Una prova di forza impressionante. Una dimostrazione di come il Frente Sandinista abbia il pieno controllo del paese e di quanto il popolo nicaraguense s’identifichi con il governo è andata in scena ieri in tutto il Nicaragua, dove in ogni singola provincia moltitudini di sandinisti hanno festeggiato il 19 Luglio. E’ stata una esibizione muscolare del FSLN che ha voluto rimettere cose e persone al loro posto; una mobilitazione che ha inteso inviare un messaggio di forza netto e diretto a tutti, dentro e fuori il Paese.

 

A Managua, alla presenza del Ministro degli Esteri cubano, Bruno Rodriguez, e di quello venezuelano, Jorge Arreaza, e del Nunzio papale e d tutto il corpo diplomatico accreditato, oltre 500.000 persone hanno partecipato alla manifestazione conclusa dal Presidente Daniel Ortega.

 

Il Comandante Sandinista ha ricordato fasi e rivelato retroscena inediti degli avvenimenti che hanno accompagnato il tentativo di colpo di stato, denunciando con forza l’orrore del terrorismo golpista e la complicità delle gerarchie ecclesiali, che invece di favorire il dialogo offrivano ridicoli ultimatum al governo. Gerarchie cattoliche alle quali ha ripetutamente chiesto di rettificare l’atteggiamento, di emarginare le spinte golpiste che provengono da alcuni dei suoi vescovi e parroci, che hanno Cristo nelle parole e Somoza nei cuori. E seppure il golpe è fallito e la destra con i suoi padrini e padroni sia in ritirata, Daniel ha invitato il sandinismo a “non abbassare la guardia” per garantire agibilità politica e sicurezza fisica della comunità sandinista.

_DATI FORNITI_:
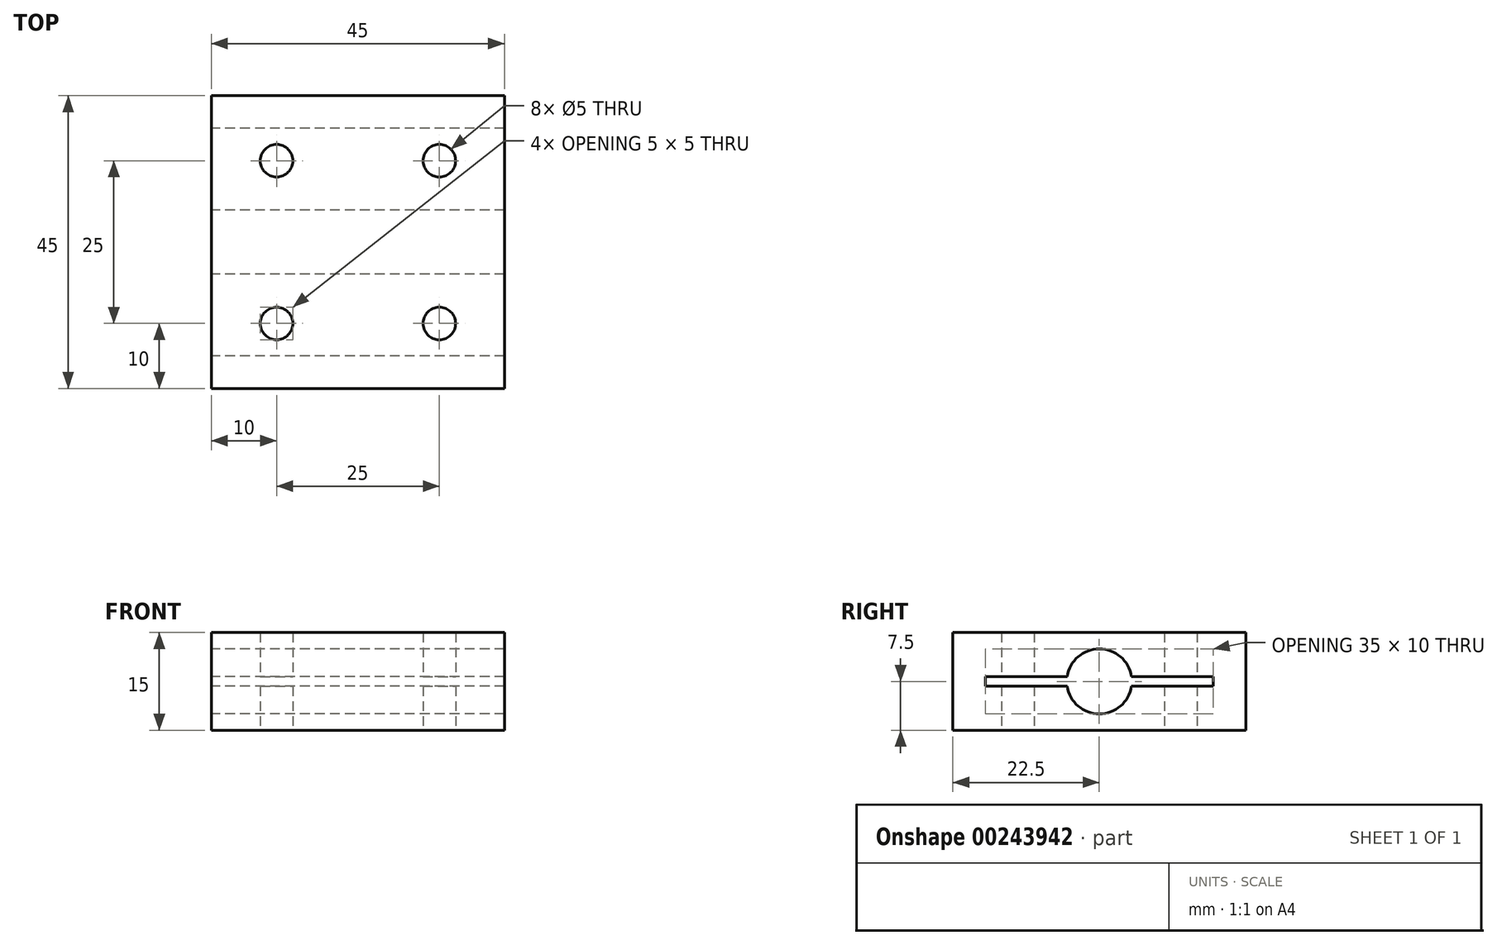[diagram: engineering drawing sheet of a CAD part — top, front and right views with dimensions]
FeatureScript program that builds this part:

_ISTRUZIONI DA SEGUIRE_: Indica, per favore, quante persone hanno partecipato alla manifestazione di Managua secondo l'estratto sui festeggiamenti del 19 luglio in Nicaragua. Le righe sono materiale a sé, separato dall'estratto.

_RISULTATO_: Oltre 500.000 persone.